I failed to see the exit from the roundabout in time and swerved, trying to make it. I reached the lane and caused a flurry of honking horns. Apparently, it wasn’t a one-way road, and I was driving head-on into traffic.

Jennifer barked, “Pike!” and threw her hands onto the dash. I swerved back into the roundabout and said, “What the hell? The road’s painted with white stripes.”

The GPS said, “Recalculating” in a female Irish voice, and I expected it to follow up with a “dumbass.”

I circled around again and said, “Look, it’s Big Ben . . .”

Jennifer, not getting my movie reference, said, “Are you crazy?”

Now knowing how Chevy Chase felt, I said, “This driving on the wrong side of the road is killing me.”

She turned to the window and said, “Some world traveler. Maybe when Knuckles gets here we can survive the roads.”

I whipped into the correct exit and said, “He’s not coming.”

“What? I thought you’d told Kurt what we’d found?”

“I did. But Knuckles has apparently found a connection with the ferry ticket. We’re still on our own. Which, honestly, I don’t care about. Easier to do what I want without some command from eight thousand miles away telling me what my left and right limits are.”

Jennifer said, “Until we need the backup.”

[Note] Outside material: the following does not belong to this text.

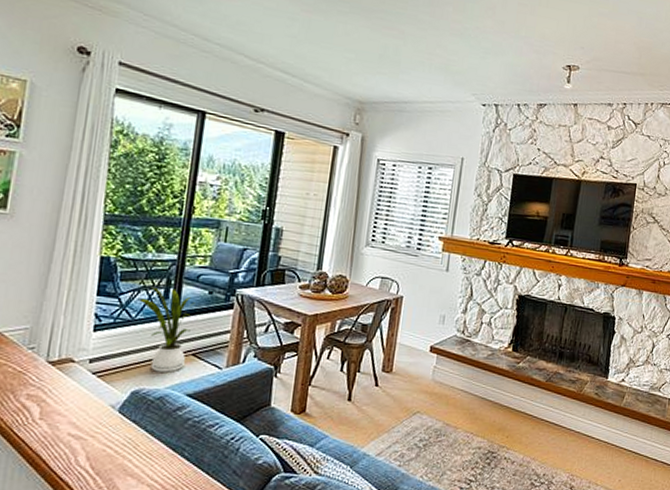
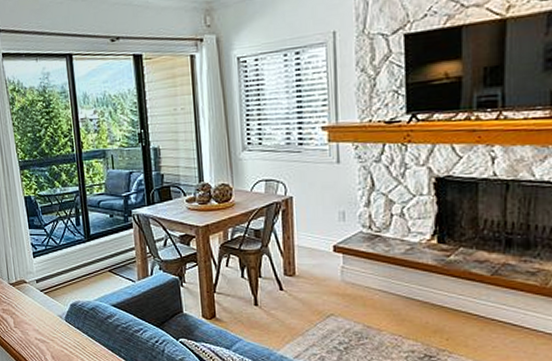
house plant: present [139,287,196,372] -> none [59,216,104,287]

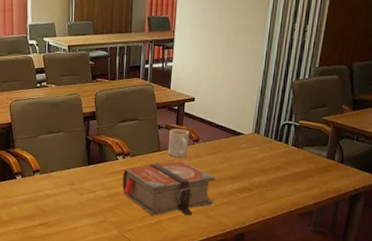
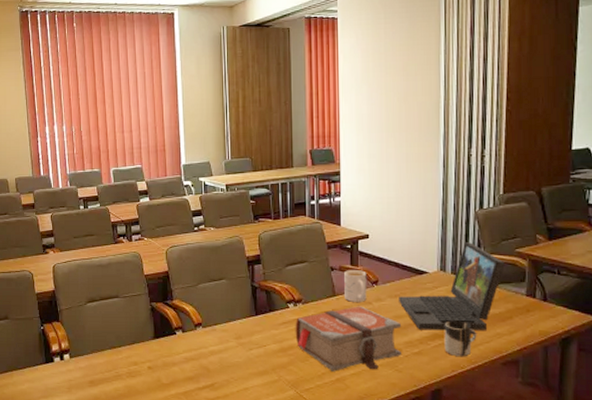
laptop: none [215,108,312,186] -> present [399,241,505,331]
cup: none [250,176,280,208] -> present [444,320,477,357]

I turned down a lane, watching the GPS track, and said, “Yeah, there is that. I called someone else for help, but it’ll be a while before he can get here.”

Jennifer said, “What? You’re turning into the Man of Mystery. Who did you call?”

“Nung. Remember him?”

“The guy from Thailand? How on earth did you have his number?”

“He gave it to me after we rescued Knuckles. I’ve kept it for a special occasion, and this is it.”

Nung was the son of an old Air America pilot in Bangkok. Half Thai and half American, he had helped us get Knuckles out of a little prison predicament that hadn’t been exactly smooth. He was as calm a person as I’ve ever seen in a scrape. To be honest, I thought he might be a little crazy, but he was definitely good at mayhem, and that’s something we might need now that Knuckles was off the table.

“Do you even know his name?”

“Well, yeah. It’s Nung.”

“His real name. Nung is the number one in Thai. Did you call for Song as well?”

Song meant the number two in the Thai language and was the name of another guy who had helped us. I said, “No, I don’t know his name. If he wants to tell us, he can. And it’s just him, no Song.”

“Why’d he agree to come? What did you promise?”

“I told him I’d pay him for his services after we found Kylie.”

She leaned her head back into the rest and closed her eyes, rubbing her forehead as though she had a migraine. We traveled through the small roads, leaving the city center of Dublin behind and heading to the west. Eventually, she said, “How are you going to do that? We don’t have that much cash in the till from Grolier, and the damn plane ticket alone will be enormous.”